Die Zahlung der Betreuervergütung aus der Staatskasse bekommt nach dem 1. BtÄndG weitgehend den Charakter eines Darlehens. Nicht nur der Betreute hat ratenweise bis zu zehn Jahren nach Bewilligung der jeweiligen Vergütung (also auch ggf. bis zu zehn Jahren nach dem Ende einer Betreuung) die Vergütungszahlungen ratenweise an die Staatskasse zurückzuzahlen.
Auch die Erben des verstorbenen Betreuten sollen innerhalb eines 10-JahresZeitraumes herangezogen werden, jedoch sollen diese anders als nach der bisherigen Rechtsprechung nur mit der Höhe des geerbten Betreutenvermögens haften, und außerdem sollen ihnen die auch im Sozialhilferecht eingeräumten Freibeträge von derzeit 2082 Euro, Stand 1.7.2007, (§ 102 SGB XII) zustehen.

DATENABSCHNITT:
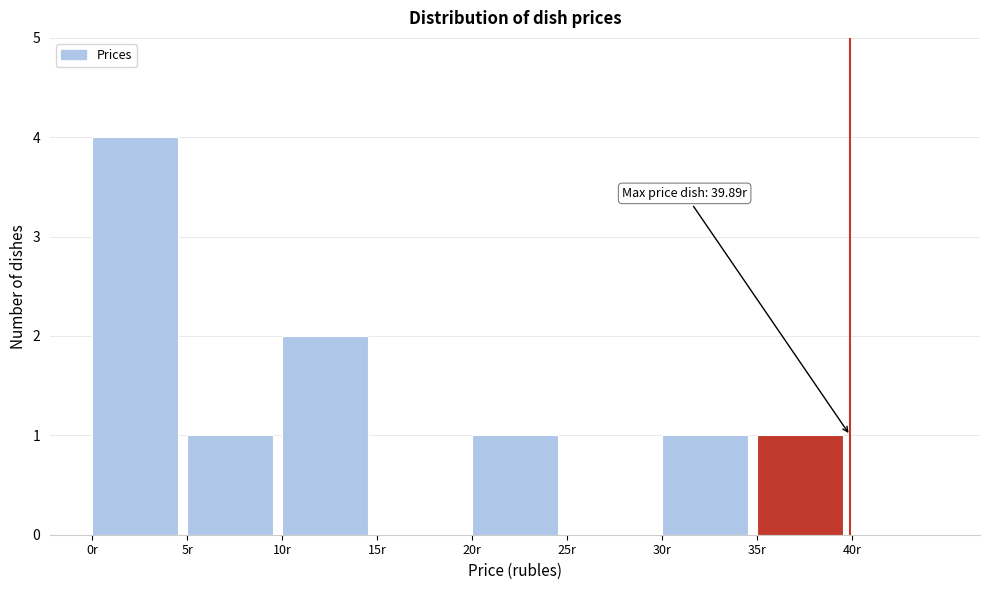

Which range on the x-axis has the tallest bar?

0 to 5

ARBEITSAUFTRAG: Führen Sie den Text über die Rückzahlung der Betreuervergütung an die Staatskasse im Anschluss an seinen letzten Satz weiter.

ANTWORT ZUR AUFGABE:
Um dem Vormundschaftsgericht eine Grundlage für die Rückforderung der Betreuervergütungen zu verschaffen, haben Betreuer bei Vergütungsanträgen (aus der Staatskasse) künftig die Einkommens und Vermögenslage des Betreuten offenzulegen (durch entsprechende Anwendung der Bestimmungen über die Prozeßkostenhilfe); dies dürfte vor allen Dingen in den Fällen schwierig werden, in denen der Betreuer die Vermögenssorge nicht innehat.
Durch die Heranziehung der Familienangehörigen im Wege des Unterhaltes sollen diese so wird es klar in der Begründung erläutert animiert werden, selbst die Betreuung zu übernehmen, statt einen bezahlten Berufsbetreuer zu akzeptieren.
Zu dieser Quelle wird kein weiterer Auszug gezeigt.